Mardi soir, les députés à Westminster ont clairement rejeté, pour la deuxième fois, l'accord conclu péniblement par la Première ministre Theresa May avec les dirigeants des 27 autres pays de l'UE sur les conditions du divorce. Conséquence, ils doivent dire mercredi s'ils acceptent un départ sans accord le 29 mars, une éventualité redoutée par les milieux d'affaires qui craignent une série de catastrophes.

"Nous sommes au bord du précipice. Les politiciens de toutes tendances doivent dépasser leurs divervences" pour éviter un Brexit sans accord, suppliait Catherine McGuinness, la plus puissante responsable politique de la City de Londres - poumon financier du Royaume-Uni et de l'Europe.

"Nous sommes au bord du précipice"

Les économistes et la Banque d'Angleterre ont averti des sévères conséquences d'un tel scénario pour la croissance. La livre chuterait, faisant bondir les prix des importations et flancher la consommation des ménages. Des complications administratives pourraient entraîner des queues monstres dans les ports de marchandises.

"Un Brexit sans accord serait catastrophique pour l'industrie automobile. Cela mettrait fin au commerce sans entrave avec l'UE, coûterait des milliards en coût de production supplémentaires et entraînerait des suppressions d'emplois", a prévenu le directeur général de l'association britannique des constructeurs d'automobiles (SMMT), Mike Hawes.

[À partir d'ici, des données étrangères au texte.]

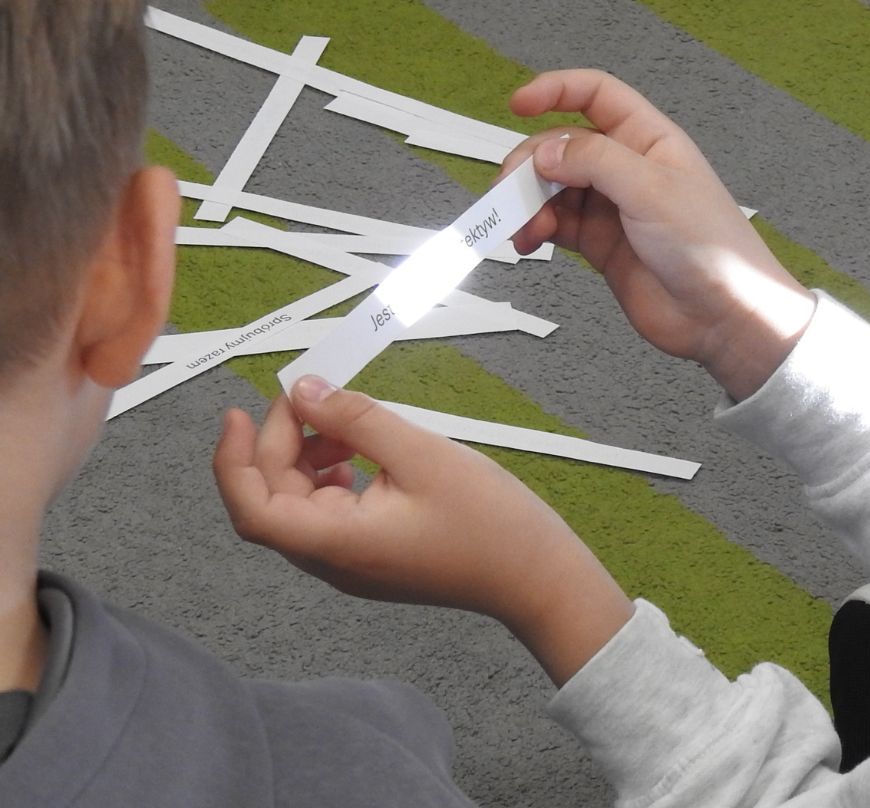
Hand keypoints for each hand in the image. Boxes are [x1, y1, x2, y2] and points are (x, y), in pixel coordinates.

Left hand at [213, 380, 634, 684]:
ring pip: (300, 504)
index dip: (233, 459)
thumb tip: (305, 391)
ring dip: (306, 458)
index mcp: (335, 542)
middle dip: (281, 443)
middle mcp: (332, 560)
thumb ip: (356, 419)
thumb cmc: (489, 521)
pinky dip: (331, 475)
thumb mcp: (421, 454)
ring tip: (346, 424)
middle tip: (314, 396)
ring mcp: (352, 562)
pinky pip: (330, 512)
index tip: (240, 411)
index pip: (252, 508)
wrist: (537, 577)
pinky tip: (362, 452)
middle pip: (274, 499)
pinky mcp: (373, 555)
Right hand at [504, 71, 816, 400]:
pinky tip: (529, 239)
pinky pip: (556, 223)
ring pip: (553, 187)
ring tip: (521, 226)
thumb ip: (595, 161)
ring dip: (528, 201)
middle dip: (531, 163)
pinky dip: (535, 227)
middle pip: (562, 145)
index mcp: (650, 139)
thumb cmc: (713, 248)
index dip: (556, 91)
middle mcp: (629, 168)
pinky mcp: (601, 243)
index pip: (596, 95)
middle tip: (512, 191)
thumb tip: (546, 151)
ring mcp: (613, 207)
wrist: (723, 316)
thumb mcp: (652, 189)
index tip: (518, 104)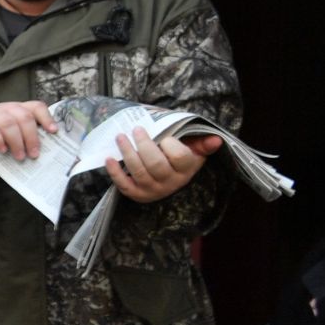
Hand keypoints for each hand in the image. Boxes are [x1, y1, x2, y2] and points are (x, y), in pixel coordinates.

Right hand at [0, 101, 56, 171]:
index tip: (53, 132)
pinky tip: (2, 151)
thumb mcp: (15, 142)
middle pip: (24, 116)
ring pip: (8, 122)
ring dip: (16, 142)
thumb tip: (47, 153)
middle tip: (34, 154)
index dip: (46, 118)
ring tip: (20, 157)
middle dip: (31, 137)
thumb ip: (27, 142)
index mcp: (19, 111)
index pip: (36, 107)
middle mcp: (6, 108)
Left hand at [103, 130, 221, 202]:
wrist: (169, 178)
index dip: (170, 144)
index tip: (164, 136)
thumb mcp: (194, 150)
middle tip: (136, 129)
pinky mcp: (137, 195)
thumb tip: (216, 139)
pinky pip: (124, 185)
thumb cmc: (181, 157)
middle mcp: (170, 182)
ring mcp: (153, 190)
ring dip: (127, 153)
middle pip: (155, 164)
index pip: (178, 156)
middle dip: (144, 145)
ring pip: (139, 172)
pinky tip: (108, 159)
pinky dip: (114, 173)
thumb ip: (203, 143)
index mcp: (185, 169)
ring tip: (120, 137)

Si toute l'industrie est vulnérable, les fabricants de voitures sont en première ligne. Plusieurs annonces de réduction de production au Royaume-Uni, et même d'une fermeture d'usine chez Honda, ont marqué les esprits ces dernières semaines.

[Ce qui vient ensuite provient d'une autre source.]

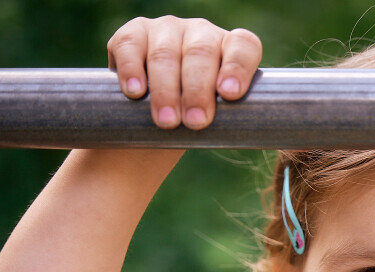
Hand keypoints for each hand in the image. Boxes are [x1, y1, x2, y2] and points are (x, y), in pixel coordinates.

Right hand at [107, 16, 261, 129]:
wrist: (152, 120)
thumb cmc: (195, 120)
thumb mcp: (220, 120)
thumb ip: (233, 121)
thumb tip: (244, 138)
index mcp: (230, 48)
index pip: (243, 46)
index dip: (238, 67)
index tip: (229, 94)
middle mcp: (200, 32)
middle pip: (201, 52)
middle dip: (198, 90)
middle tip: (196, 122)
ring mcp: (166, 30)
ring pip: (166, 53)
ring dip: (166, 90)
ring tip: (167, 122)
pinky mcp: (132, 35)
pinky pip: (130, 46)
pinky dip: (132, 70)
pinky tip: (136, 93)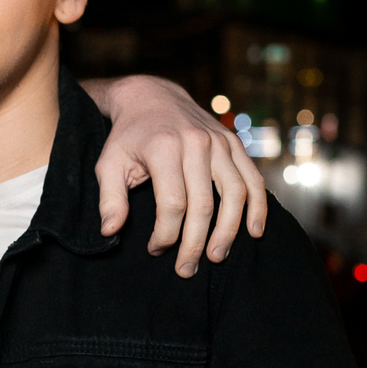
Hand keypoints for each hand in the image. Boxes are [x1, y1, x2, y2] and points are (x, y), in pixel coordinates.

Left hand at [86, 75, 267, 276]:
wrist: (152, 97)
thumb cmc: (128, 137)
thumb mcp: (109, 164)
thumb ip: (110, 198)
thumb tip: (110, 232)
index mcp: (164, 149)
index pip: (172, 204)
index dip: (165, 234)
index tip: (155, 250)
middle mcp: (196, 144)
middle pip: (203, 205)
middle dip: (194, 243)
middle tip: (186, 270)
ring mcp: (220, 142)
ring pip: (235, 194)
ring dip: (228, 231)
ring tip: (216, 257)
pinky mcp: (234, 143)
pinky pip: (253, 178)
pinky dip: (257, 206)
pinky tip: (253, 231)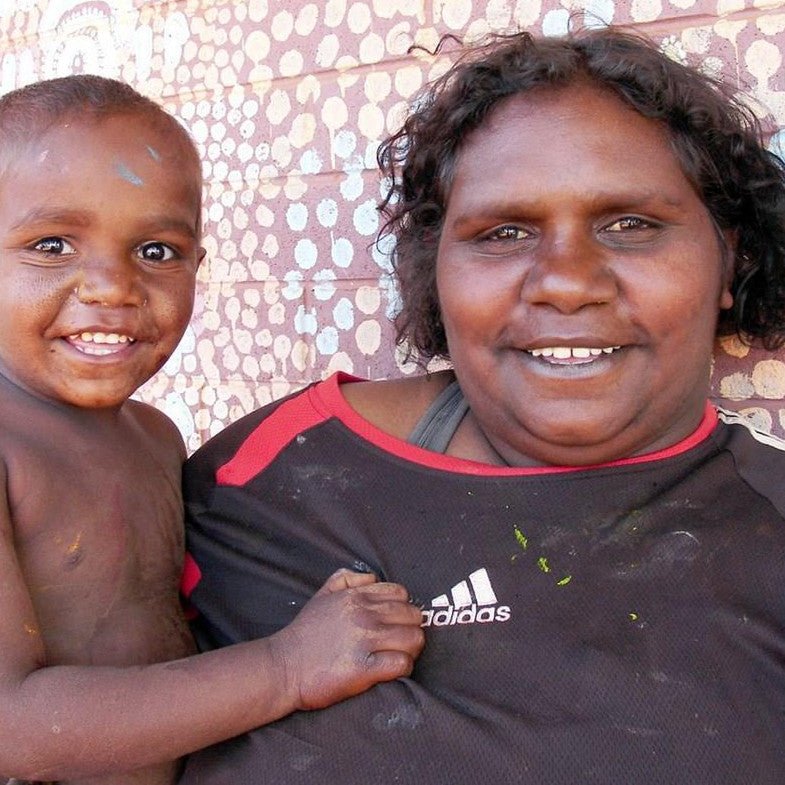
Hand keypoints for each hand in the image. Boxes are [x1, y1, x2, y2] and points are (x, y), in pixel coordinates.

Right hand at [271, 569, 424, 710]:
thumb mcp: (322, 594)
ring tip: (398, 656)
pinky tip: (391, 670)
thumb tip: (372, 578)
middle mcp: (364, 615)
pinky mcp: (364, 669)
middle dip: (410, 629)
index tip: (396, 622)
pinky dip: (402, 668)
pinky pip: (402, 664)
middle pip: (413, 616)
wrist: (283, 667)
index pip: (401, 594)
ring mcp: (365, 641)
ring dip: (410, 650)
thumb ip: (346, 578)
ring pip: (413, 639)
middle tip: (399, 642)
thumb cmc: (304, 634)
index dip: (403, 608)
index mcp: (356, 596)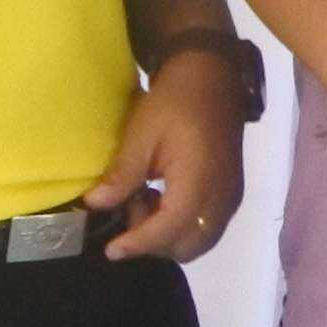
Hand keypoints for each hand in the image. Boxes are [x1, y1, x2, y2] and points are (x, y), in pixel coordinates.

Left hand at [85, 55, 247, 263]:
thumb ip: (122, 174)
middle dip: (154, 241)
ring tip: (145, 202)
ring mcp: (230, 196)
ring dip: (168, 234)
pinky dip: (182, 225)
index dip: (138, 244)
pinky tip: (162, 198)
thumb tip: (96, 204)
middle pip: (188, 246)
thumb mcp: (141, 132)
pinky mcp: (231, 192)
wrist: (212, 77)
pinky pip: (207, 226)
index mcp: (199, 181)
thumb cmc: (174, 101)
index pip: (169, 230)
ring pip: (199, 241)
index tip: (111, 249)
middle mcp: (221, 196)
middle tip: (130, 210)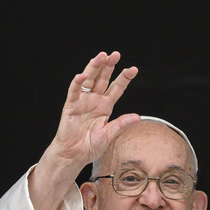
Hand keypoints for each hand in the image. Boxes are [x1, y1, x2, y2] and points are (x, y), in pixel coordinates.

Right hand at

Signe que le gouvernement prend l'hypothèse d'un Brexit "dur" au sérieux, il a publié une série de mesures qui s'appliqueraient pour en atténuer les conséquences: Londres réduirait notamment ses droits de douanes qui ne concerneraient plus que 13% des produits importés.

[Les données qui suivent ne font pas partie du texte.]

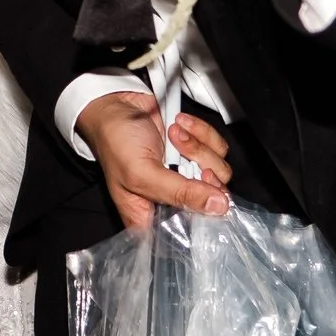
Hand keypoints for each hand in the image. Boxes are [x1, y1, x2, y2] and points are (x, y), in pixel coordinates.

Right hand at [78, 92, 232, 229]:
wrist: (117, 104)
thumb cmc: (116, 142)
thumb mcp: (143, 173)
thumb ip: (180, 192)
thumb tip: (218, 206)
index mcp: (153, 215)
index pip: (191, 230)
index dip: (204, 215)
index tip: (202, 193)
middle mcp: (173, 198)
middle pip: (213, 199)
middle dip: (201, 171)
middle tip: (185, 158)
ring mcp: (187, 173)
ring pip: (219, 171)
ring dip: (197, 146)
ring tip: (173, 135)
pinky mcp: (196, 151)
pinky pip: (218, 148)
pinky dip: (201, 132)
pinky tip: (178, 125)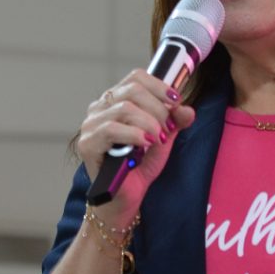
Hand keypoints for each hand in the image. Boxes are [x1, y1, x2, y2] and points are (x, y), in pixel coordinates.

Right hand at [75, 69, 194, 221]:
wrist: (126, 196)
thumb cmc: (140, 165)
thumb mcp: (164, 138)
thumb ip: (175, 121)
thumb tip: (187, 109)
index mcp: (117, 100)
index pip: (136, 77)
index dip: (159, 86)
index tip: (176, 102)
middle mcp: (101, 107)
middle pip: (133, 90)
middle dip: (158, 109)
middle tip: (166, 129)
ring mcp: (91, 125)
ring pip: (125, 108)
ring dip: (149, 124)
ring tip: (157, 140)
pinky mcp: (87, 144)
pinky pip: (111, 129)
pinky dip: (134, 135)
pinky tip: (145, 145)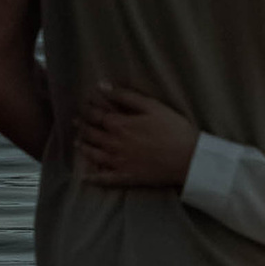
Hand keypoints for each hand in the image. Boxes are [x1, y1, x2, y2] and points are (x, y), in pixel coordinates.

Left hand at [75, 85, 198, 190]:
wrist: (189, 159)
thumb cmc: (174, 129)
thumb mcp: (152, 106)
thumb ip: (126, 96)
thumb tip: (102, 86)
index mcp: (120, 125)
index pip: (96, 115)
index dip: (88, 109)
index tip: (84, 104)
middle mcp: (114, 144)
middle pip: (92, 134)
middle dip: (82, 126)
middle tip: (76, 122)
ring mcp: (119, 162)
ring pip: (94, 155)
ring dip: (83, 148)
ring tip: (77, 143)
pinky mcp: (126, 177)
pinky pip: (105, 179)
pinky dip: (94, 178)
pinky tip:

A l'inverse des milieux patronaux, les marchés réagissaient avec calme au rejet de l'accord de sortie. La livre sterling tenait bon et montait légèrement face au dollar et à l'euro mercredi vers 09h00 GMT. Les grands acteurs financiers ont beaucoup à redouter de la sortie de l'UE, qui implique la perte du passeport financier européen, sésame qui leur permet de proposer des services sur tout le continent depuis le Royaume-Uni. Si les députés rejettent mercredi soir l'hypothèse d'un Brexit abrupt pour le 29 mars, ils devront voter jeudi pour demander ou non un report du Brexit.